I told him I wasn’t scared, that he was too quick, I didn’t have enough time. Which was a big lie, of course. I went after him to grab him, to pull him under. This was a rare sight: me trying. But he just looked at me and said it was too late. And it’s like I finally knew. Of course I could never win. So I said I didn’t give a shit. His back was turned, and I muttered it, but I meant it. I swam some more, my feet catching at tree roots, and didn’t give a shit.

A Narrow Escape

In math class, I was erasing more numbers when Mrs. Pickett called my name. I’d been taking too many chances. Like, I’d erase a whole problem, which is just stupid because it shows my hand. I mean, when you look from problem eight to problem ten and see this huge blank space in between, it doesn’t take a genius to figure out something’s off.

I started to sweat. Mrs. Pickett was looking at me, and the class was quiet.

“Could you come up to the board and help Jason with this problem?”

Oh. That’s all. “Sure,” I said.

At the board, Jason breathed in my ear and whispered “pussy-licker” at me while I finished his problem.

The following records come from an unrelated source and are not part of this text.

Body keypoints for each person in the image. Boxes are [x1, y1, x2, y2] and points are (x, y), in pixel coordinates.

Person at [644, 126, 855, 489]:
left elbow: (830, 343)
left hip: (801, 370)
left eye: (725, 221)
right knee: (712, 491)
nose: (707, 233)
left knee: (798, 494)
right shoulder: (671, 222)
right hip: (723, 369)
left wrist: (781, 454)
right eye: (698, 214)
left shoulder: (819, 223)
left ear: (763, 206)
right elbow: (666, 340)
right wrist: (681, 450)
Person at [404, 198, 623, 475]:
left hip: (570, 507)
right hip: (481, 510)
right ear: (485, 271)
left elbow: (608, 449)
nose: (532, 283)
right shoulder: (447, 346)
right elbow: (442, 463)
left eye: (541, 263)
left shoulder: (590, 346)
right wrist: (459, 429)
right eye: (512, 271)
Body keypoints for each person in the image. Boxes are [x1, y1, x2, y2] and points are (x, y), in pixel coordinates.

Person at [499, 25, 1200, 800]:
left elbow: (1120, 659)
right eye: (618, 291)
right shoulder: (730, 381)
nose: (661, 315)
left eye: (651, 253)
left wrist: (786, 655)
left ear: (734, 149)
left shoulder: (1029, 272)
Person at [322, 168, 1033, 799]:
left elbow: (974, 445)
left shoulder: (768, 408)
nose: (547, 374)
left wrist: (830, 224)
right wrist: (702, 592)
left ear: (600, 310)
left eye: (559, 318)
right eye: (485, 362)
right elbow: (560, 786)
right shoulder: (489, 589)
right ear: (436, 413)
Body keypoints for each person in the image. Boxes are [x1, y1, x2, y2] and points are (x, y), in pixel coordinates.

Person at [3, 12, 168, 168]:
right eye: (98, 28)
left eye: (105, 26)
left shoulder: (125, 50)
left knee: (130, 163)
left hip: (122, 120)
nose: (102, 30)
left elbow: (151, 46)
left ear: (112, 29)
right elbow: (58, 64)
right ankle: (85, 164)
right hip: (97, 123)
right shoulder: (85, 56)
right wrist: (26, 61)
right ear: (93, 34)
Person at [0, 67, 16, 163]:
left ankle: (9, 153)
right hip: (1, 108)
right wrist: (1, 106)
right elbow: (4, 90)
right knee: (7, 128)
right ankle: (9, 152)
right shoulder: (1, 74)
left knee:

I whispered, “You wish,” and only when I sat down did I realize the perfect comeback. You fucking bet I am. I said it now under my breath—“You fucking bet I am”—and Jenna Blalock, who’s already thirteen, flirts with everyone, and has the third-biggest tits in our grade, turned around, her eyes wide in mock horror.

Later, during lunch, I thought of what I’d say if Mrs. Pickett ever did catch me. It’s perfect. It’s in every after-school special and probably every teacher’s student psychology handbook. “What is this?” she’ll say, pointing to some empty spaces. “That,” I’ll say, “is a cry for help.”

Back to Port

I’ve got a sunburn now, so there’s that. My stepfather puts another fish in the livewell, ripping the hook out of its jaw like it’s nothing, and then decides it’s time to go home. My mom’s been ready for a few minutes. I’ve been ready for hours.

I help prepare the boat, though no one asks me, taking down the raised fishing seats so they screw in level with the deck. Then I sit in the one up front.

My stepfather heads us back toward the boat ramp, opening up the motor when we get to the part of the lake where the hydrilla isn’t so bad. The boat bounces a couple times when we cross someone else’s wake, and then we round a bend and come in sight of the beach, where the Army Corps of Engineers trucked in sand so people can swim and play in a lake that poisons fish.

“You’re going to help me clean these bass,” he shouts up to me, and all of a sudden I’m sick of it, I’m so sick of it. He knows I hate cleaning fish: the dead scales sticking to my fingers, the fish blood on my hands. And of course my mom’s just sitting there, saying nothing.